Print the data exactly as written, line for line, and leave its pictures behind.
╭──
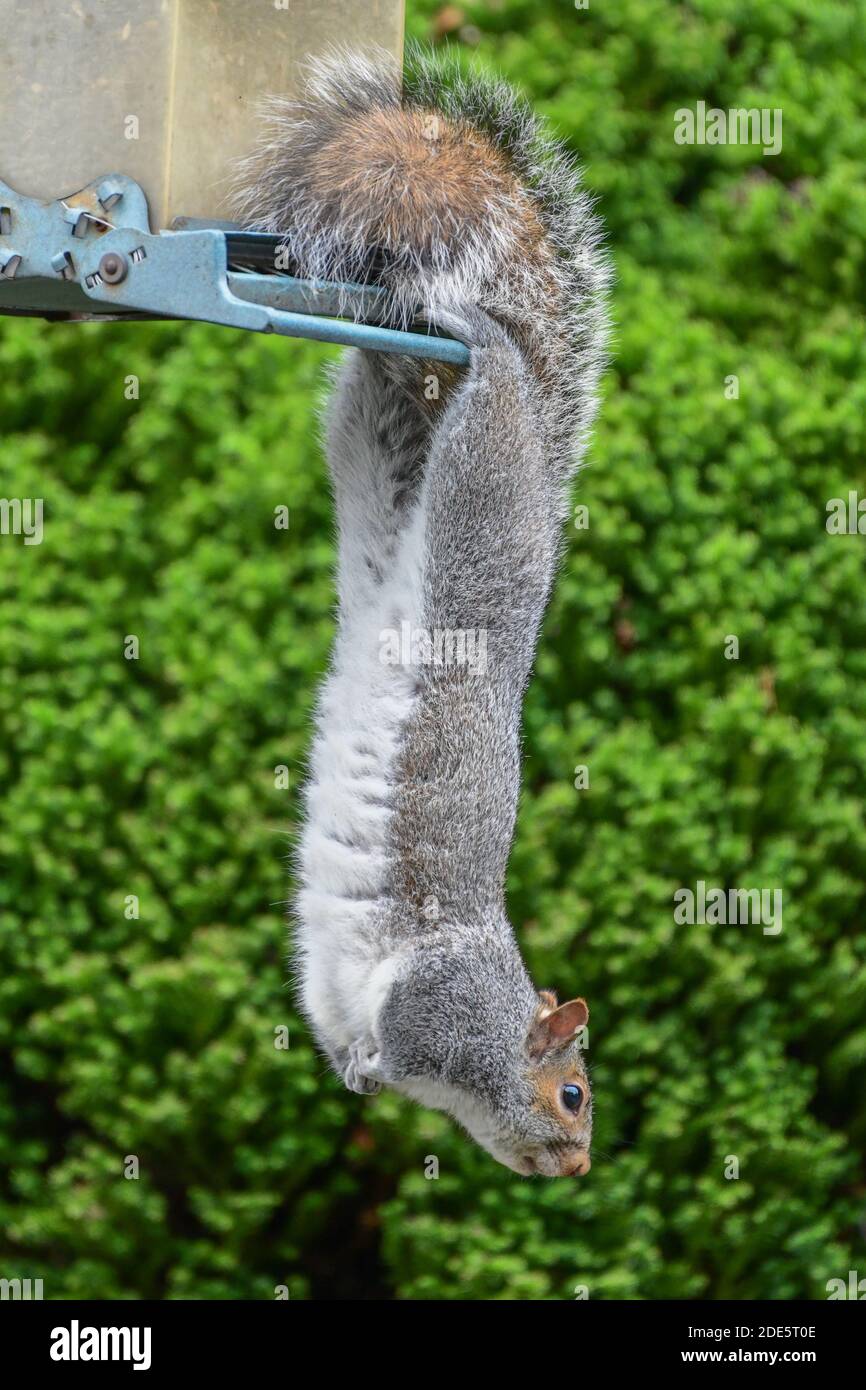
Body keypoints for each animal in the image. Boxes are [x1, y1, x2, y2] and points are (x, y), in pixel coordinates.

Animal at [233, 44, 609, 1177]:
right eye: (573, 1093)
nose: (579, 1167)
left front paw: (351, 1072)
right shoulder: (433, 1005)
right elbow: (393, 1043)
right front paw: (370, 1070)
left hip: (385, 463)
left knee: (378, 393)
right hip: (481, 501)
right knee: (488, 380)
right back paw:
╰──
** Task result **
Body keypoints for each animal in the image. Boxes are [x1, y1, x2, y2] and points are (x, y), in pixel coordinates.

Animal at [233, 44, 609, 1177]:
right eye: (573, 1093)
nose: (579, 1167)
left front paw: (351, 1072)
right shoulder: (433, 1005)
right elbow: (393, 1043)
right front paw: (370, 1070)
left hip: (385, 463)
left knee: (378, 393)
right hip: (481, 501)
right knee: (488, 380)
right back paw:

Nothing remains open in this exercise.